**WHAT TO PRODUCE:**
Down to the last line, reproduce the records exactly.

**MATERIAL SHOWN:**

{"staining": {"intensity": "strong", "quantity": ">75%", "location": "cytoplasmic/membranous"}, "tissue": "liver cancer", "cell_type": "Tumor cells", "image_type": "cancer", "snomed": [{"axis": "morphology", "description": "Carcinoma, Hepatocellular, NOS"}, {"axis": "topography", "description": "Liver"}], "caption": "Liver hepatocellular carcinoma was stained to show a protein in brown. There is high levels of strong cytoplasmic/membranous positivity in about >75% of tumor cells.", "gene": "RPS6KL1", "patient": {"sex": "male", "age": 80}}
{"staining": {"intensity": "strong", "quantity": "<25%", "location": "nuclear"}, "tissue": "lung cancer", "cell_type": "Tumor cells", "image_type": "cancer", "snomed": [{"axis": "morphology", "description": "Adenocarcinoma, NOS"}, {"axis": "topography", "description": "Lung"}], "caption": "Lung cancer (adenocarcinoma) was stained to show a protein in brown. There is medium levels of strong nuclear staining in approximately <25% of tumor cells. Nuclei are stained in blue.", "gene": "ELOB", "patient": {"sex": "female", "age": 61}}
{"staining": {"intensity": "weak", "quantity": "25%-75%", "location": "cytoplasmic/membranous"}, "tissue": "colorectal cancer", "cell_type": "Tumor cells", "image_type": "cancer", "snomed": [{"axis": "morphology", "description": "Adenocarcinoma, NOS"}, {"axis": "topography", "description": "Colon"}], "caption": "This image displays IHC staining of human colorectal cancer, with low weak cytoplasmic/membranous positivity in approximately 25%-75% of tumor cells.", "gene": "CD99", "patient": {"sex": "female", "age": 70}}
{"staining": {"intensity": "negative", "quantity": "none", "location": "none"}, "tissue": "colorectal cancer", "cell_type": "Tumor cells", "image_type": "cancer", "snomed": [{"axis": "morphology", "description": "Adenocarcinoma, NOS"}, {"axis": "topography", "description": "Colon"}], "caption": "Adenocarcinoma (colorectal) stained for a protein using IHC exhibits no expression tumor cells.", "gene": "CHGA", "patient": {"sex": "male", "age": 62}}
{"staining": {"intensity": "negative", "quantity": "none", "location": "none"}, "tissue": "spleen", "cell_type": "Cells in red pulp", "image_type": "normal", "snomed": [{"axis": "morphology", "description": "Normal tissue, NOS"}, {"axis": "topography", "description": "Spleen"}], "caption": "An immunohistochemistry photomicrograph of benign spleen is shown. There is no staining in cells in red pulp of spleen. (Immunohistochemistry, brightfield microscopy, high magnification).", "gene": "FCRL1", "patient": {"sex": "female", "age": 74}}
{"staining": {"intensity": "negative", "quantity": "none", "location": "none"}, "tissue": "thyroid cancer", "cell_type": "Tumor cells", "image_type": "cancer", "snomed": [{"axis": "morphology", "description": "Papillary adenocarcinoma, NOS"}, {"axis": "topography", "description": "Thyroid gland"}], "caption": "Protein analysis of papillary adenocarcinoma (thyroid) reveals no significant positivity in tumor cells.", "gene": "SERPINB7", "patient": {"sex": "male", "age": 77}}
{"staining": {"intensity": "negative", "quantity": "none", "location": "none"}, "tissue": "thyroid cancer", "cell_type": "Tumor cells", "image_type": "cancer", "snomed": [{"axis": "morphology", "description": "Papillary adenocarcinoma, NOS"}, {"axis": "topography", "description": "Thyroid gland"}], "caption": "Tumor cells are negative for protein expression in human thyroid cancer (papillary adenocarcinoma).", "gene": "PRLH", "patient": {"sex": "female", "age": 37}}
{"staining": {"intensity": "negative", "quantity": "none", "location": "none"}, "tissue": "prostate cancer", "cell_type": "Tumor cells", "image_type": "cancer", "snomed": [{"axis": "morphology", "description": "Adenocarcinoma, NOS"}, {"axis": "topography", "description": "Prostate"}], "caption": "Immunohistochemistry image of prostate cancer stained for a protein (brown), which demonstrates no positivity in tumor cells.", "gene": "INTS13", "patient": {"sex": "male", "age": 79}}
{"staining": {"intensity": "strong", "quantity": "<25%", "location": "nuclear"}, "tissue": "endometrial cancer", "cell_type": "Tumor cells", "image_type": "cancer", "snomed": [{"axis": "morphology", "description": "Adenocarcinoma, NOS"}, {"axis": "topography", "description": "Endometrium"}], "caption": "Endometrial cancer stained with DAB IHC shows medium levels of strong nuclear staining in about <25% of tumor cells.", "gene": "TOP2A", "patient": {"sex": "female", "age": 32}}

**THE ANSWER:**
{"staining": {"intensity": "strong", "quantity": ">75%", "location": "cytoplasmic/membranous"}, "tissue": "liver cancer", "cell_type": "Tumor cells", "image_type": "cancer", "snomed": [{"axis": "morphology", "description": "Carcinoma, Hepatocellular, NOS"}, {"axis": "topography", "description": "Liver"}], "caption": "Liver hepatocellular carcinoma was stained to show a protein in brown. There is high levels of strong cytoplasmic/membranous positivity in about >75% of tumor cells.", "gene": "RPS6KL1", "patient": {"sex": "male", "age": 80}}
{"staining": {"intensity": "strong", "quantity": "<25%", "location": "nuclear"}, "tissue": "lung cancer", "cell_type": "Tumor cells", "image_type": "cancer", "snomed": [{"axis": "morphology", "description": "Adenocarcinoma, NOS"}, {"axis": "topography", "description": "Lung"}], "caption": "Lung cancer (adenocarcinoma) was stained to show a protein in brown. There is medium levels of strong nuclear staining in approximately <25% of tumor cells. Nuclei are stained in blue.", "gene": "ELOB", "patient": {"sex": "female", "age": 61}}
{"staining": {"intensity": "weak", "quantity": "25%-75%", "location": "cytoplasmic/membranous"}, "tissue": "colorectal cancer", "cell_type": "Tumor cells", "image_type": "cancer", "snomed": [{"axis": "morphology", "description": "Adenocarcinoma, NOS"}, {"axis": "topography", "description": "Colon"}], "caption": "This image displays IHC staining of human colorectal cancer, with low weak cytoplasmic/membranous positivity in approximately 25%-75% of tumor cells.", "gene": "CD99", "patient": {"sex": "female", "age": 70}}
{"staining": {"intensity": "negative", "quantity": "none", "location": "none"}, "tissue": "colorectal cancer", "cell_type": "Tumor cells", "image_type": "cancer", "snomed": [{"axis": "morphology", "description": "Adenocarcinoma, NOS"}, {"axis": "topography", "description": "Colon"}], "caption": "Adenocarcinoma (colorectal) stained for a protein using IHC exhibits no expression tumor cells.", "gene": "CHGA", "patient": {"sex": "male", "age": 62}}
{"staining": {"intensity": "negative", "quantity": "none", "location": "none"}, "tissue": "spleen", "cell_type": "Cells in red pulp", "image_type": "normal", "snomed": [{"axis": "morphology", "description": "Normal tissue, NOS"}, {"axis": "topography", "description": "Spleen"}], "caption": "An immunohistochemistry photomicrograph of benign spleen is shown. There is no staining in cells in red pulp of spleen. (Immunohistochemistry, brightfield microscopy, high magnification).", "gene": "FCRL1", "patient": {"sex": "female", "age": 74}}
{"staining": {"intensity": "negative", "quantity": "none", "location": "none"}, "tissue": "thyroid cancer", "cell_type": "Tumor cells", "image_type": "cancer", "snomed": [{"axis": "morphology", "description": "Papillary adenocarcinoma, NOS"}, {"axis": "topography", "description": "Thyroid gland"}], "caption": "Protein analysis of papillary adenocarcinoma (thyroid) reveals no significant positivity in tumor cells.", "gene": "SERPINB7", "patient": {"sex": "male", "age": 77}}
{"staining": {"intensity": "negative", "quantity": "none", "location": "none"}, "tissue": "thyroid cancer", "cell_type": "Tumor cells", "image_type": "cancer", "snomed": [{"axis": "morphology", "description": "Papillary adenocarcinoma, NOS"}, {"axis": "topography", "description": "Thyroid gland"}], "caption": "Tumor cells are negative for protein expression in human thyroid cancer (papillary adenocarcinoma).", "gene": "PRLH", "patient": {"sex": "female", "age": 37}}
{"staining": {"intensity": "negative", "quantity": "none", "location": "none"}, "tissue": "prostate cancer", "cell_type": "Tumor cells", "image_type": "cancer", "snomed": [{"axis": "morphology", "description": "Adenocarcinoma, NOS"}, {"axis": "topography", "description": "Prostate"}], "caption": "Immunohistochemistry image of prostate cancer stained for a protein (brown), which demonstrates no positivity in tumor cells.", "gene": "INTS13", "patient": {"sex": "male", "age": 79}}
{"staining": {"intensity": "strong", "quantity": "<25%", "location": "nuclear"}, "tissue": "endometrial cancer", "cell_type": "Tumor cells", "image_type": "cancer", "snomed": [{"axis": "morphology", "description": "Adenocarcinoma, NOS"}, {"axis": "topography", "description": "Endometrium"}], "caption": "Endometrial cancer stained with DAB IHC shows medium levels of strong nuclear staining in about <25% of tumor cells.", "gene": "TOP2A", "patient": {"sex": "female", "age": 32}}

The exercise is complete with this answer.